The reign of the late king was so long that the end had caused the beginning to be forgotten. It is fashionable today to be occupied only by the events that took place during his minority, and memoirs of those times are the only thing people are now reading. [2]

Here is the speech that one of the generals of the city of Paris [3] delivered in a war council, and I admit I do understand much of it.

MESSIEURS, although our troops have been repelled with losses, I think it will be easy for us to make up for this failure. I have six stanzas of a song all ready to be released, which, I am confident, will put everything back into balance.

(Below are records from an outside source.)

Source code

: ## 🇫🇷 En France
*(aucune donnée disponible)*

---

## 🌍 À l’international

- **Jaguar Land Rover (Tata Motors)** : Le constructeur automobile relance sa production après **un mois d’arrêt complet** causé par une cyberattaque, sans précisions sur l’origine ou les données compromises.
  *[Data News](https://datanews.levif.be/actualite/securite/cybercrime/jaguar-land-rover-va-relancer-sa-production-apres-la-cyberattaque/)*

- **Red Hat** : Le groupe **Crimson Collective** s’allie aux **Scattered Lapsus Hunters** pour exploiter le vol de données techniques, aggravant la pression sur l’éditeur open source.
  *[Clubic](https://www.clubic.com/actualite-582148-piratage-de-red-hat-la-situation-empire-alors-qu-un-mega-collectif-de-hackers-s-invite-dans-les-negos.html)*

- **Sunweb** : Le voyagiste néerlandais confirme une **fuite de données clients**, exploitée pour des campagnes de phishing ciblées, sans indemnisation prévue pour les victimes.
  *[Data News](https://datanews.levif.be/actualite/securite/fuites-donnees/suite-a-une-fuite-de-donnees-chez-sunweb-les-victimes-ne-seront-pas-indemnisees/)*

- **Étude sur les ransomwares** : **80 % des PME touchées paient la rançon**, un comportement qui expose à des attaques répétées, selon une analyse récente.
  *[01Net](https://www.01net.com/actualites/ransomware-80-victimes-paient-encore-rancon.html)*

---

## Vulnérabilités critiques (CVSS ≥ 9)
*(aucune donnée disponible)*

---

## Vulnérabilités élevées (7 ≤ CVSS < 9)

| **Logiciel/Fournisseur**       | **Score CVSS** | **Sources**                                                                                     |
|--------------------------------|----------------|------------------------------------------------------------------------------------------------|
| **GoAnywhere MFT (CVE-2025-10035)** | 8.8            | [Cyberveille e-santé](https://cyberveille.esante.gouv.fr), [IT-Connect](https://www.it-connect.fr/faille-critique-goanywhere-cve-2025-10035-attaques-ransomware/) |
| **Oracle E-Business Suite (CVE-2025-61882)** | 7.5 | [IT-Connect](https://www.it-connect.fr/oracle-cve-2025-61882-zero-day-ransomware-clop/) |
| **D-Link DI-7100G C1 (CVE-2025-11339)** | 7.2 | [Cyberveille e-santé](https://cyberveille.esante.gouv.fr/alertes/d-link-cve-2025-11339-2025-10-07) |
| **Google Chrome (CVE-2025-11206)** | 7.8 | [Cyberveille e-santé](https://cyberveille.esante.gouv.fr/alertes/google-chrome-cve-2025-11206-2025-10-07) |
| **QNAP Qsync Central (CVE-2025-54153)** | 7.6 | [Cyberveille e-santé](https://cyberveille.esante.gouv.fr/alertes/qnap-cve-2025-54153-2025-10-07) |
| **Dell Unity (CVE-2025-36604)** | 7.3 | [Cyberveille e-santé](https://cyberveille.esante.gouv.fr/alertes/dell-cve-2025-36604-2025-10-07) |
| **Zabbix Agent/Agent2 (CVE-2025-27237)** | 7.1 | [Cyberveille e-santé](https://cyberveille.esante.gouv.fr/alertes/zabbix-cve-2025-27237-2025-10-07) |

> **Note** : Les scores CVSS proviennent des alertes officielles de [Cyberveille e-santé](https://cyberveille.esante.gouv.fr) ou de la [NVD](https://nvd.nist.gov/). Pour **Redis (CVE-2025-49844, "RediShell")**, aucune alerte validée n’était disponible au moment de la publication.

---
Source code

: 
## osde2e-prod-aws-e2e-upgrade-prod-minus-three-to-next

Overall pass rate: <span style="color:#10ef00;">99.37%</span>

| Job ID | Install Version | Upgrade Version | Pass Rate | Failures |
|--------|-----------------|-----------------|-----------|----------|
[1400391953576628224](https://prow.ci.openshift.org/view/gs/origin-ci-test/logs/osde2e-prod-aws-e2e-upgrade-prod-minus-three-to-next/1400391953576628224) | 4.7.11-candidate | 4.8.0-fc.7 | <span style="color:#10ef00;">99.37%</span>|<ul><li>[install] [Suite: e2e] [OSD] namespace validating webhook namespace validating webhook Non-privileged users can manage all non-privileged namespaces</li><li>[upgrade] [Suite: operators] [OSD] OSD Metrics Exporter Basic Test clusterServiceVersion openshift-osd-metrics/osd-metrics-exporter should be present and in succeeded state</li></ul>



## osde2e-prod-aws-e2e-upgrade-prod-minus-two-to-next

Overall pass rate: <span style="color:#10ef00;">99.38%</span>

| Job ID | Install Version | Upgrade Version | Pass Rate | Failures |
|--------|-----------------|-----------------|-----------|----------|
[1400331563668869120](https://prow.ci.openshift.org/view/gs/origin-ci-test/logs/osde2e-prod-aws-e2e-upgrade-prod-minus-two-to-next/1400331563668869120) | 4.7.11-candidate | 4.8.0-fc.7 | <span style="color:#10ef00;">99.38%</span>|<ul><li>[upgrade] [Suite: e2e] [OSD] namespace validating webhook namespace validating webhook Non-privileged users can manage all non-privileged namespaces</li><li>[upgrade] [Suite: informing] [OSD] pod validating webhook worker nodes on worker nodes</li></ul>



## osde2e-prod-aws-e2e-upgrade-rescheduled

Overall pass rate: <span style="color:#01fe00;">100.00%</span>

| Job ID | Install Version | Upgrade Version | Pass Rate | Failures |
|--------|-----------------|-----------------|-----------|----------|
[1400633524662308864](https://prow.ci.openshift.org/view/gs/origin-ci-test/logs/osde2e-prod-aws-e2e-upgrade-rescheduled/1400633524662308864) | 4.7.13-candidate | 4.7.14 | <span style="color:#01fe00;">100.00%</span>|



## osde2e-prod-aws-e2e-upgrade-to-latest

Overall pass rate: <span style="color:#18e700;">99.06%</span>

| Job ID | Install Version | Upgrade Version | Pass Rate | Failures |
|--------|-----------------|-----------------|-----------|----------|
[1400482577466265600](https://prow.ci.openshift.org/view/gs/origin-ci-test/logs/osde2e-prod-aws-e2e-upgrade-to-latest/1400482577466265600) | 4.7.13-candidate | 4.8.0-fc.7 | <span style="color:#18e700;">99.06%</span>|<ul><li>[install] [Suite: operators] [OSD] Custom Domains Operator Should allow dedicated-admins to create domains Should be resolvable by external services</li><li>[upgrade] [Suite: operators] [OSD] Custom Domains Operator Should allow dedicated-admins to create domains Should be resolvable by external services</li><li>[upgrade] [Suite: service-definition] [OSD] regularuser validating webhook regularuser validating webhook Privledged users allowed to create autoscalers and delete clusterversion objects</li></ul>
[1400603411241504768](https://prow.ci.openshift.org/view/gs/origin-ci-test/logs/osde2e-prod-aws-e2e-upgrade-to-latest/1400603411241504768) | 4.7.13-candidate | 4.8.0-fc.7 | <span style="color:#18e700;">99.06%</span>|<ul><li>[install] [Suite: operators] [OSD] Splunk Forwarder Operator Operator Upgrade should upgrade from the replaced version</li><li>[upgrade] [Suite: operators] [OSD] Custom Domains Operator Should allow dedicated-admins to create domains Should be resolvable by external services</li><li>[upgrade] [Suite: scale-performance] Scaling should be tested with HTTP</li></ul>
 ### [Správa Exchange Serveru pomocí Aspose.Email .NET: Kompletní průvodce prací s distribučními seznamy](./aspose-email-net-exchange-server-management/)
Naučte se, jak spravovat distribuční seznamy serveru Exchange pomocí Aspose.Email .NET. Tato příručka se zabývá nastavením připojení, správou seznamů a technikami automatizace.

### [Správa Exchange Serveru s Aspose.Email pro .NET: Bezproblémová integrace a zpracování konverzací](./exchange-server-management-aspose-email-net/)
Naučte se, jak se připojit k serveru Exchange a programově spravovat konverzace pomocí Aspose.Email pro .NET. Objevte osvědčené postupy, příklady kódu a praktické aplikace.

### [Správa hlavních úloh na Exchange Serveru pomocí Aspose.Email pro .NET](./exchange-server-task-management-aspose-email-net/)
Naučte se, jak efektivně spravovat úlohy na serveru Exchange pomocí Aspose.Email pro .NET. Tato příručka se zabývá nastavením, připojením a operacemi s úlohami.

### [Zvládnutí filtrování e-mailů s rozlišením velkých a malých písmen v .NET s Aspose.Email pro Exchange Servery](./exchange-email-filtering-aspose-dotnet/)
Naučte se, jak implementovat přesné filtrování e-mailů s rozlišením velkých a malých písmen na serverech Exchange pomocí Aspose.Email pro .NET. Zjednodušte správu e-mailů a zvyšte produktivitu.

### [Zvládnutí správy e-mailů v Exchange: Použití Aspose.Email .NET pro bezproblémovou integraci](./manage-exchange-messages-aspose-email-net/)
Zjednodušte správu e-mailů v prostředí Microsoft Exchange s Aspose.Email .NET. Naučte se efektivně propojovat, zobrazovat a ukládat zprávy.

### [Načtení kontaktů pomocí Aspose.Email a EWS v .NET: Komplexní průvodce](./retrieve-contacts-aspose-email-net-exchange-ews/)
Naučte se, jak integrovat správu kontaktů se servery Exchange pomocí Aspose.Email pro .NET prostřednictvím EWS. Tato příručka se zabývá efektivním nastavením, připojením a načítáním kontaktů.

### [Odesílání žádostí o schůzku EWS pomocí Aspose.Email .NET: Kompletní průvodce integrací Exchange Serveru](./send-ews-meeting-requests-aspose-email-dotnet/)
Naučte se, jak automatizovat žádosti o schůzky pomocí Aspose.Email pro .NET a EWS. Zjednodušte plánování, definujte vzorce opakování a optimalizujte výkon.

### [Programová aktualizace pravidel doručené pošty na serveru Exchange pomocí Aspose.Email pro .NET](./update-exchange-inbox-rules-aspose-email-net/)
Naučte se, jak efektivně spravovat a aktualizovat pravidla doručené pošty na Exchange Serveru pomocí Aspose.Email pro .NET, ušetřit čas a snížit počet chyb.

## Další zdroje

I have chosen several very clear voices, which, emerging from the cavity of certain very powerful lungs, will marvelously move the people. They are on a tune which has so far had a quite particular effect.

If that does not suffice, we will bring out a print that will show Mazarin hanged.

Happily for us, he does not speak good French ; and he butchers it so badly that it is not possible for his affairs not to decline. We do not fail to call the attention of the people to the ridiculous tone with which he speaks. A few days ago we identified a grammatical mistake so flagrant that farces of it were acted out on every street corner. [4]

I hope that before a week goes by, the people will make of Mazarin’s name a generic word to express all beasts of burden, and those used for draught.

Since our defeat, our music has so furiously vexed him over original sin [5] that in order not to see his partisans reduced by half, he was obliged to dismiss all of his pages.

So take heart ; get your courage back, and be sure that we will make him go back over the mountains followed by our hisses.

Paris this 4th day of the moon of Chahban 1718

Notes

[1This letter first appeared in edition B (1721).

[2Among others, those of La Rochefoucauld (1710), Cardinal de Retz (1718), and Mazarin’s Letters (1693).

[3Usbek refers to the coadjutor, Paul de Gondi (future Cardinal de Retz), one of the generals of Paris beseiged by the royal army, trying to minimize a defeat suffered by Antony during the first Fronde (January 1649). Gondi was one of the first to understand the interest of pamphlets (mazarinades) of all kinds.

[4Mazarin’s foreign origins was one of the favorite themes of what were called mazarinades. According to Retz, Mazarin spoke French poorly, perhaps with the intention of confusing his interlocutors.

[5This term could refer to any failing that prevents his achieving success (Furetière, 1690), but is also an allusion to his putative homosexuality (also referred to as the “Italian vice”).